----- EXTRACT

Skip to content

Add Python help contract regression coverage#47

Draft
t-kalinowski wants to merge 10 commits intomainfrom
add-python-help-contract-tests
Draft

Add Python help contract regression coverage#47
t-kalinowski wants to merge 10 commits intomainfrom
add-python-help-contract-tests

Conversation

@t-kalinowski
Copy link
Copy Markdown
Member

@t-kalinowski t-kalinowski commented Apr 25, 2026

Summary

Add public regression coverage for the native Python help contract.

The new tests cover help(len), pydoc.help(len), and an interactive help() roundtrip through the public Python REPL surface. They assert that help output stays inline, does not expose pager prompts, returns to the Python prompt, and leaves the session usable for follow-up input.

This also pins Python startup to pydoc's plain in-band pager so inherited PAGER, MANPAGER, or terminal settings cannot hand help output to an external pager. The PR adds a files-mode snapshot for the same help flow and moves the Python help contract plan from active to completed.

Public changes

  • Adds regression coverage for documented Python help() / pydoc.help() behavior.
  • Keeps Python help output in-band even when the parent environment has an interactive pager configured.
  • No public API or tool schema changes.

Internal changes

  • Adds a Python files-mode snapshot helper for McpSnapshot.
  • Overrides pydoc.pager to pydoc.plainpager during Python worker startup.
  • Normalizes Python help snapshots across Python versions while leaving prompt readiness to the direct behavior test.
  • Normalizes current Codex CLI-only approval metadata in the approval TUI snapshots.
  • Stabilizes existing worker-process unit tests that were blocking the required plain cargo test check under parallel execution.
  • Closes the checked-in Python help contract plan.

Diff composition

  • Runtime code: Python worker startup only.
  • Tests and snapshots: Python help integration coverage, cross-version files-mode help snapshots, approval snapshot normalization, and worker-process test stabilization.
  • Docs/plans: moves the Python help contract plan from active to completed.
  • Public API/schema: unchanged.

----------

PROBLEMS TO SOLVE:
1. Based on the pull request above, is each of the following statements correct? Answer yes or no for each, quoting the words from the pull request that decide it.
(a) The pull request changes the public API.
(b) During Python worker startup, pydoc.pager is overridden to pydoc.plainpager.
(c) The Python help contract plan is moved from completed to active.
2. Translate this sentence from the pull request into Spanish: "They assert that help output stays inline, does not expose pager prompts, returns to the Python prompt, and leaves the session usable for follow-up input."
3. Reproduce the part of the pull request starting at "The new tests" and ending at "help() / pydoc.help() behavior.".

----- RECORD EXTRACTS

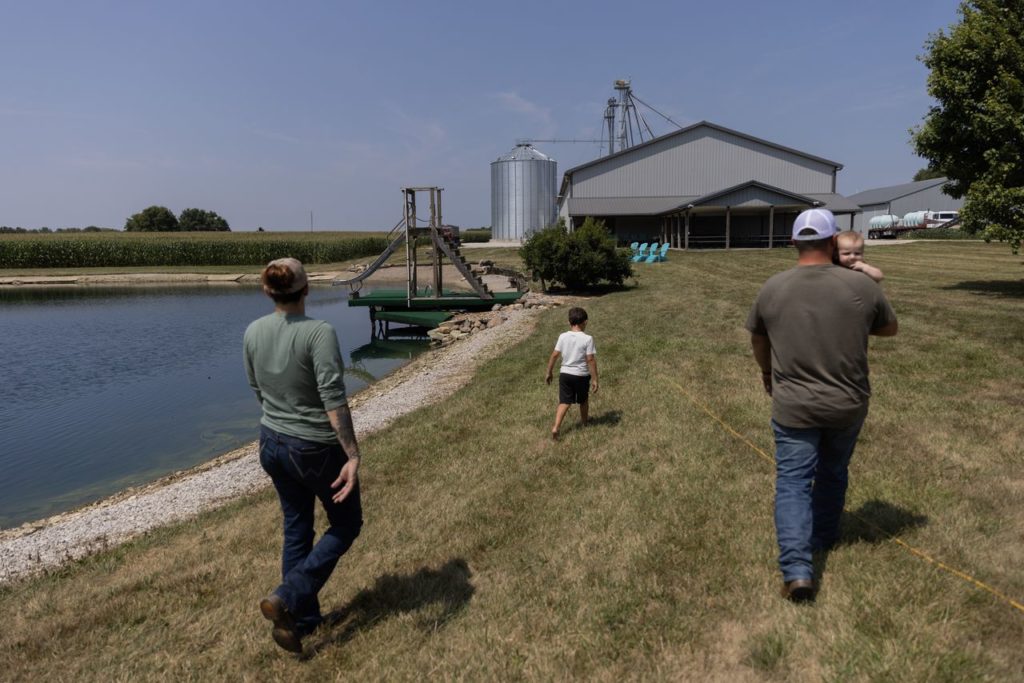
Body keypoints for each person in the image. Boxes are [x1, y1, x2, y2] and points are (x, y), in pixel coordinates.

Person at [745, 209, 898, 603]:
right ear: (833, 243)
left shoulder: (772, 288)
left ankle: (797, 571)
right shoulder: (861, 286)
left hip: (793, 403)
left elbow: (759, 340)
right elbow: (888, 328)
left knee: (794, 482)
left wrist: (766, 374)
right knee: (833, 471)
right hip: (848, 402)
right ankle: (824, 537)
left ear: (794, 243)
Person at [243, 257, 363, 652]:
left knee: (297, 528)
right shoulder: (319, 332)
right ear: (306, 290)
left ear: (267, 291)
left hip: (271, 443)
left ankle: (302, 621)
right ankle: (289, 596)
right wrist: (352, 455)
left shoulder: (253, 331)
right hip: (312, 447)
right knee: (346, 524)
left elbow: (257, 388)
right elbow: (333, 398)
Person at [545, 307, 598, 440]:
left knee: (564, 401)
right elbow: (590, 359)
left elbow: (555, 355)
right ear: (585, 322)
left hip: (565, 375)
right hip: (581, 375)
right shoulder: (588, 339)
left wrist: (549, 372)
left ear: (569, 322)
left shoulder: (563, 336)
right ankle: (584, 423)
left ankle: (556, 426)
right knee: (583, 400)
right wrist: (595, 379)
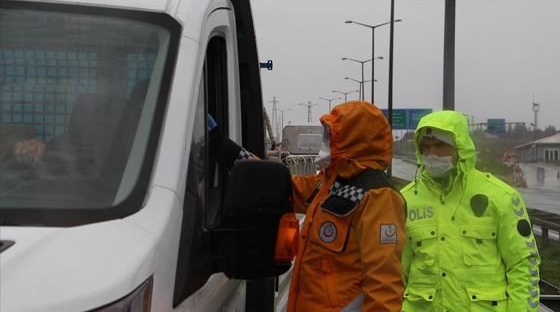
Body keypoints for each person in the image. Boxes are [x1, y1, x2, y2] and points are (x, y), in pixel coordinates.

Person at [210, 101, 406, 312]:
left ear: (353, 140)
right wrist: (226, 150)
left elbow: (384, 284)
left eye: (330, 135)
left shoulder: (378, 196)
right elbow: (280, 185)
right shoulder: (328, 183)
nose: (325, 142)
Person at [400, 110, 540, 311]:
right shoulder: (405, 200)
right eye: (425, 147)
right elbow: (396, 273)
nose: (432, 154)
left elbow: (524, 265)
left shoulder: (500, 197)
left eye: (441, 145)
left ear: (460, 147)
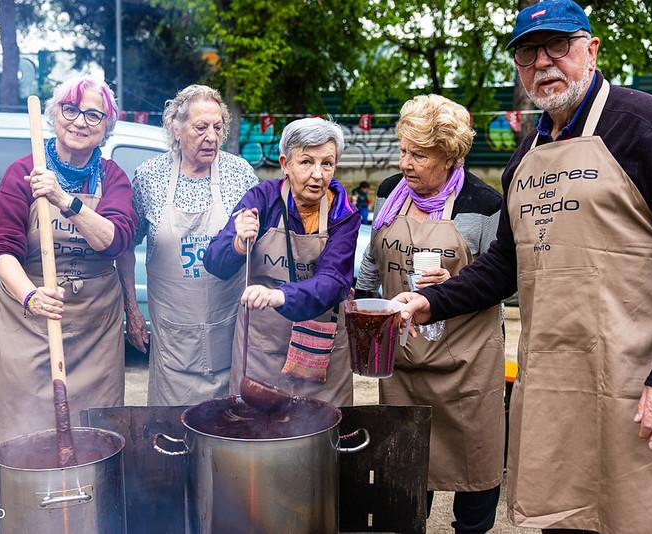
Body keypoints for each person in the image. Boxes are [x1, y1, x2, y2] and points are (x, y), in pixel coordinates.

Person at [396, 1, 652, 532]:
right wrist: (431, 300)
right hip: (554, 380)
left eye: (559, 45)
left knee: (638, 513)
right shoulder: (525, 154)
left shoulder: (648, 128)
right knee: (565, 513)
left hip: (640, 381)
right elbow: (506, 264)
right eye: (528, 52)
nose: (544, 62)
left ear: (591, 50)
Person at [0, 75, 137, 532]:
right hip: (28, 316)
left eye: (94, 114)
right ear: (54, 115)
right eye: (70, 109)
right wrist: (29, 294)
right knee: (20, 421)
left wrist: (65, 201)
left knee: (93, 427)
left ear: (107, 127)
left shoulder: (113, 179)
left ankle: (91, 517)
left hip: (93, 325)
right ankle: (6, 521)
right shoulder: (21, 172)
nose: (80, 121)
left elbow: (115, 239)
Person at [368, 94, 504, 534]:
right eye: (403, 150)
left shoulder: (484, 205)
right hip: (404, 362)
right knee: (406, 468)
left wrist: (455, 284)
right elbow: (373, 259)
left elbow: (507, 278)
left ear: (450, 156)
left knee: (475, 463)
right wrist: (360, 298)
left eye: (419, 154)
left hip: (465, 363)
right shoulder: (390, 192)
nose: (406, 163)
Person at [118, 84, 259, 406]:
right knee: (172, 430)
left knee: (228, 428)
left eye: (217, 127)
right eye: (200, 127)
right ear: (176, 129)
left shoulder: (240, 174)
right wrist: (132, 311)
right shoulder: (150, 176)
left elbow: (261, 246)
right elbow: (126, 246)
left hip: (230, 329)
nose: (211, 136)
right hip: (173, 339)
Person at [204, 117, 360, 406]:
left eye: (327, 163)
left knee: (321, 441)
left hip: (323, 355)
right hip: (262, 355)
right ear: (285, 163)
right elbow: (215, 262)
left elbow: (333, 282)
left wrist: (278, 295)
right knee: (256, 439)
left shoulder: (343, 213)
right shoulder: (262, 199)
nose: (317, 174)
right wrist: (238, 243)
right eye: (306, 162)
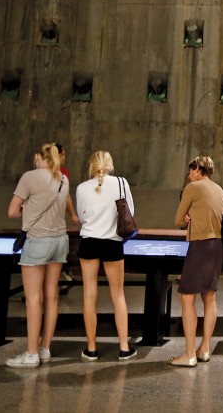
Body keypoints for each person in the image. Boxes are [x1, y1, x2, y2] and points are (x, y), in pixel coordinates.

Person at [5, 143, 78, 368]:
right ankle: (45, 348)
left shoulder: (30, 177)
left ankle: (31, 354)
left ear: (38, 157)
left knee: (33, 299)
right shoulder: (63, 180)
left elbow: (12, 212)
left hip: (37, 241)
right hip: (59, 242)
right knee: (52, 296)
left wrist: (29, 209)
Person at [75, 150, 136, 361]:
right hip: (112, 243)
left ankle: (91, 348)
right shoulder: (121, 182)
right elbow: (130, 213)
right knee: (117, 294)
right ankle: (123, 347)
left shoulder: (82, 188)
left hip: (89, 242)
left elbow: (82, 216)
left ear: (91, 165)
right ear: (110, 165)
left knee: (89, 294)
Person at [169, 156, 223, 367]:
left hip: (199, 245)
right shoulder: (218, 189)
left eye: (191, 169)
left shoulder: (192, 188)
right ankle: (204, 349)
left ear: (197, 170)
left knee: (187, 299)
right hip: (216, 246)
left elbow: (177, 220)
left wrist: (185, 219)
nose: (189, 173)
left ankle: (189, 354)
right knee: (209, 298)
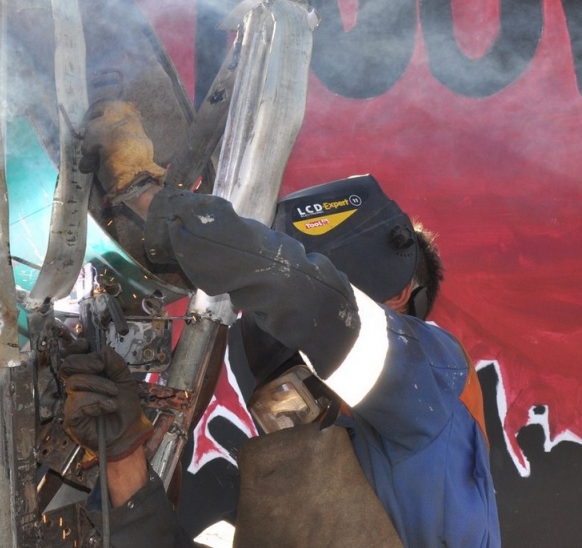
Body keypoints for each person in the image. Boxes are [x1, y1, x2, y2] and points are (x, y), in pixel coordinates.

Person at [60, 101, 500, 546]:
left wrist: (150, 200)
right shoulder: (305, 456)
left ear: (398, 293)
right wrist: (121, 454)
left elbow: (313, 301)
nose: (269, 317)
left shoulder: (431, 377)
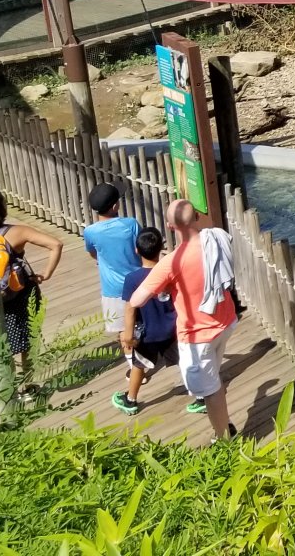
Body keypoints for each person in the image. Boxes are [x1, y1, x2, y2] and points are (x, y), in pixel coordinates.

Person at [123, 200, 238, 440]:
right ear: (197, 216)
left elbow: (137, 299)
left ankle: (224, 436)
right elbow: (207, 234)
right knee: (213, 378)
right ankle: (223, 421)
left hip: (198, 336)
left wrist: (163, 278)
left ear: (169, 226)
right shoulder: (215, 238)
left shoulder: (170, 263)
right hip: (226, 322)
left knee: (209, 390)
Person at [0, 187, 63, 374]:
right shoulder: (18, 232)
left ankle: (9, 386)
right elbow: (56, 244)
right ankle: (28, 384)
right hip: (22, 293)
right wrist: (46, 274)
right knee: (28, 339)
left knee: (1, 342)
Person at [112, 227, 175, 416]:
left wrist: (128, 335)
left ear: (137, 251)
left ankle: (130, 400)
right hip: (171, 327)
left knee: (139, 365)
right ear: (161, 248)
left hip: (148, 332)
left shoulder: (132, 279)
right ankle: (201, 396)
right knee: (186, 362)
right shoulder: (169, 273)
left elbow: (130, 309)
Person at [81, 183, 140, 338]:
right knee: (141, 322)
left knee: (123, 330)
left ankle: (129, 358)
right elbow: (139, 249)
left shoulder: (90, 232)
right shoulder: (131, 224)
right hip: (137, 282)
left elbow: (93, 252)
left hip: (112, 289)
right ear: (115, 206)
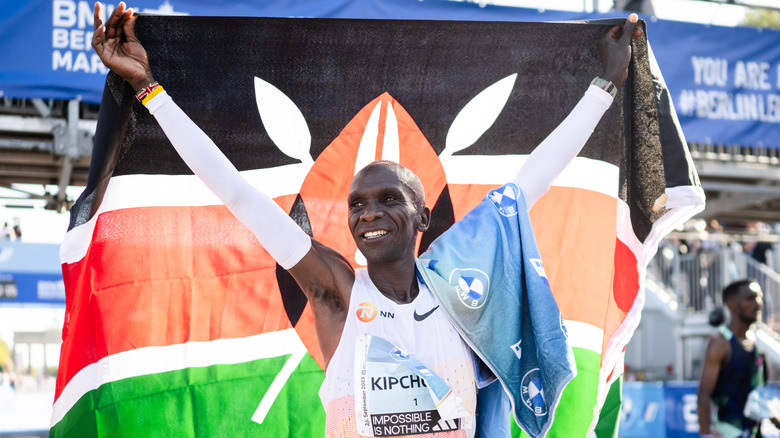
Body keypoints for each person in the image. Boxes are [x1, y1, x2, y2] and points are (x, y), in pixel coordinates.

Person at [92, 2, 640, 436]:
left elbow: (529, 183)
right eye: (356, 204)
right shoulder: (337, 292)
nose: (368, 213)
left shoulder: (461, 291)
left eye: (386, 200)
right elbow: (237, 193)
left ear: (423, 215)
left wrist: (606, 86)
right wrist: (148, 90)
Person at [698, 279, 770, 438]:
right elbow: (703, 392)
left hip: (755, 431)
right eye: (750, 298)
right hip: (728, 431)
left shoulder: (755, 342)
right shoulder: (720, 343)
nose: (758, 303)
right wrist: (705, 434)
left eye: (759, 297)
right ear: (732, 305)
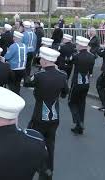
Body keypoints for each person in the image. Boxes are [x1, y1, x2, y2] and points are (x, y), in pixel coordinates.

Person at [28, 47, 69, 180]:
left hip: (39, 116)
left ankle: (36, 169)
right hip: (54, 117)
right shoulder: (62, 75)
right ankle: (48, 172)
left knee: (34, 143)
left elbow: (27, 82)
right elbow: (64, 94)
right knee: (50, 145)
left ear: (44, 60)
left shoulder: (40, 75)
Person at [68, 36, 95, 135]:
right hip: (86, 83)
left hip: (76, 83)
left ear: (80, 45)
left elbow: (69, 62)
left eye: (77, 44)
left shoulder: (76, 56)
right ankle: (79, 126)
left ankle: (78, 121)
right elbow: (91, 71)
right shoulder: (92, 56)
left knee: (71, 102)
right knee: (81, 104)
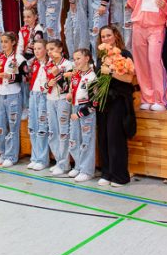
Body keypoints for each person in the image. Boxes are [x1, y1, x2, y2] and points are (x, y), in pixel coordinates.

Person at [95, 25, 135, 187]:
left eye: (108, 35)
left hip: (118, 100)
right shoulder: (101, 56)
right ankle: (106, 173)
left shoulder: (125, 54)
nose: (105, 39)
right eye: (103, 36)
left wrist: (111, 72)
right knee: (103, 137)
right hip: (103, 101)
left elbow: (129, 79)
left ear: (116, 36)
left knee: (115, 138)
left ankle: (119, 176)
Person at [0, 32, 27, 167]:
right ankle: (3, 153)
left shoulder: (19, 58)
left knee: (13, 126)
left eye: (6, 41)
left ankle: (12, 156)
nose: (3, 44)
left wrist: (10, 77)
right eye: (2, 42)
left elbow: (26, 77)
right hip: (1, 94)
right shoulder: (0, 58)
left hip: (14, 94)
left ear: (13, 43)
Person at [67, 48, 97, 182]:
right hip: (75, 108)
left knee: (87, 141)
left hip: (85, 112)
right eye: (74, 59)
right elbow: (73, 91)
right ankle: (78, 165)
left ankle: (87, 171)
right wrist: (70, 95)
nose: (76, 61)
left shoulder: (92, 77)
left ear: (87, 58)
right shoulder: (76, 75)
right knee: (74, 139)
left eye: (78, 58)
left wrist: (80, 114)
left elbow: (94, 103)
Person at [45, 39, 73, 176]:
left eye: (52, 49)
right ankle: (58, 161)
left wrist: (57, 74)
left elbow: (67, 87)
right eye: (48, 50)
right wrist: (48, 84)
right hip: (50, 99)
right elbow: (45, 85)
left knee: (63, 132)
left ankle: (64, 163)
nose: (50, 52)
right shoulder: (48, 64)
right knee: (52, 132)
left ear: (61, 49)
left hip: (63, 100)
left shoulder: (68, 65)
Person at [26, 39, 49, 171]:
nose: (36, 51)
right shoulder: (35, 63)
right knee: (32, 126)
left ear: (46, 49)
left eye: (39, 48)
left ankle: (42, 159)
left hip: (43, 96)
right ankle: (35, 157)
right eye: (35, 49)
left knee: (42, 127)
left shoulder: (49, 64)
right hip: (33, 95)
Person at [17, 7, 44, 121]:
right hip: (25, 60)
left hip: (36, 59)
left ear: (35, 17)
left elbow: (37, 49)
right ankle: (25, 106)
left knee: (28, 77)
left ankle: (30, 106)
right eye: (24, 17)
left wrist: (27, 63)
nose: (26, 19)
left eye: (29, 17)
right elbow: (20, 47)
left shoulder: (39, 30)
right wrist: (19, 60)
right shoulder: (22, 30)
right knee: (21, 75)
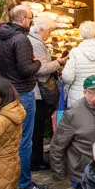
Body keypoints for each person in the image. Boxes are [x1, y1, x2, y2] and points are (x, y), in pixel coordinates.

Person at [0, 4, 45, 189]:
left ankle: (9, 176)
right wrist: (38, 62)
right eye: (30, 18)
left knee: (10, 137)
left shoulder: (0, 33)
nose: (32, 22)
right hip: (22, 92)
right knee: (24, 139)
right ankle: (23, 183)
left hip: (6, 90)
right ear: (22, 19)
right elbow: (25, 69)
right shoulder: (21, 39)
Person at [51, 74, 95, 185]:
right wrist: (59, 173)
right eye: (94, 93)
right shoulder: (73, 113)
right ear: (85, 93)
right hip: (81, 173)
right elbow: (58, 145)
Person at [30, 12, 60, 172]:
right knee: (37, 127)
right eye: (49, 32)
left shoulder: (35, 40)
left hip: (35, 90)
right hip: (37, 91)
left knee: (37, 127)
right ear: (41, 29)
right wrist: (58, 63)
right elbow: (41, 69)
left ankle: (36, 158)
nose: (50, 35)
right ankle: (36, 161)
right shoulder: (36, 43)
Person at [62, 21, 95, 109]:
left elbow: (68, 77)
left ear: (81, 34)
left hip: (78, 96)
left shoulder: (75, 52)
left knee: (79, 121)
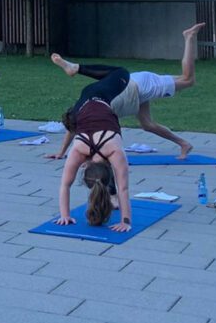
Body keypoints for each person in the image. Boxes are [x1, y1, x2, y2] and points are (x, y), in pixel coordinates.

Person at [47, 23, 204, 159]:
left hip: (139, 86)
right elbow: (72, 129)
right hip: (132, 89)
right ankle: (184, 144)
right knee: (147, 124)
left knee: (188, 79)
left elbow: (107, 134)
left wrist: (94, 157)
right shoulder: (80, 109)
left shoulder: (93, 114)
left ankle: (189, 37)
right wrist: (61, 152)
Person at [53, 64, 133, 233]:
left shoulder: (113, 150)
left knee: (122, 73)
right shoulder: (80, 149)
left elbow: (65, 185)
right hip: (91, 101)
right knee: (121, 72)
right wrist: (125, 221)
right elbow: (123, 188)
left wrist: (64, 216)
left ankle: (75, 68)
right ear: (86, 166)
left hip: (86, 104)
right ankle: (76, 68)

----------

WRITTEN RESPONSES:
1.
(a) No: "No public API or tool schema changes."
(b) Yes: "Overrides pydoc.pager to pydoc.plainpager during Python worker startup."
(c) No: "moves the Python help contract plan from active to completed."

2. Verifican que la salida de la ayuda se mantenga en línea, no muestre avisos del paginador, regrese al prompt de Python y deje la sesión utilizable para entradas posteriores.

3.
The new tests cover help(len), pydoc.help(len), and an interactive help() roundtrip through the public Python REPL surface. They assert that help output stays inline, does not expose pager prompts, returns to the Python prompt, and leaves the session usable for follow-up input.

This also pins Python startup to pydoc's plain in-band pager so inherited PAGER, MANPAGER, or terminal settings cannot hand help output to an external pager. The PR adds a files-mode snapshot for the same help flow and moves the Python help contract plan from active to completed.

Public changes

  • Adds regression coverage for documented Python help() / pydoc.help() behavior.